Le vestige d’une vie en autarcie au collège épiscopal de Zillisheim
Le Muhlbach à Zillisheim, comme de nombreux cours d’eau cet été, souffre de stress hydrique. Sa surface, recouverte de lentilles d’eau, semble immobile, tandis que la végétation aquatique en profite pour se multiplier. Si le moulin qui se tenait autrefois sur ses rives était encore en activité, il serait probablement à l’arrêt. Le directeur du Groupe épiscopal, qui regroupe l’école, le collège et le lycée, Vincent Chevalier, a exprimé des doutes quant à la reprise des cours de canoë-kayak après la rentrée, une tradition bien ancrée dans l’établissement. « Nous avons 800 mètres de Muhlbach, mais c’est plus un marécage quand il n’y a pas de courant », a-t-il déclaré.

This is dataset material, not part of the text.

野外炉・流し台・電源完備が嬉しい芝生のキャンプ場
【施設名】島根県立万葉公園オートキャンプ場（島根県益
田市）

Ce bras d’eau serpente entre l’Ill et le canal du Rhône-au-Rhin, formant presque une île. « Nous sommes dans une zone inondable, la dernière inondation remonte à 2006-2007, lorsque nous avons eu de l’eau dans la cour », a précisé le directeur.
Le petit séminaire du Haut-Rhin, qui a ouvert ses portes en 1869, rappelle une époque où le moulin était encore en activité. « J’entendais le moulin quand il tournait », se remémore Vincent Chevalier, évoquant un passé où la vie en autarcie était plus présente.

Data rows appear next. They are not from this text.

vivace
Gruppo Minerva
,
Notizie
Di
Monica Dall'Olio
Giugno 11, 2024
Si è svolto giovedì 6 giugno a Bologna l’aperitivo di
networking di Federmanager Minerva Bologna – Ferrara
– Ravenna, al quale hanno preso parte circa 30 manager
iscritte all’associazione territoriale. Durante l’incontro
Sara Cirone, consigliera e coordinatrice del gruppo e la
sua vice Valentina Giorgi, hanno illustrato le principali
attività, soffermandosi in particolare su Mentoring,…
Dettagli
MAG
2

La situation actuelle du Muhlbach soulève des questions sur l’impact du changement climatique et les variations hydrologiques qui touchent de nombreuses régions. Les élèves du collège épiscopal pourraient se voir contraints de repenser leurs activités en lien avec ce cours d’eau, dont l’importance historique et éducative demeure significative.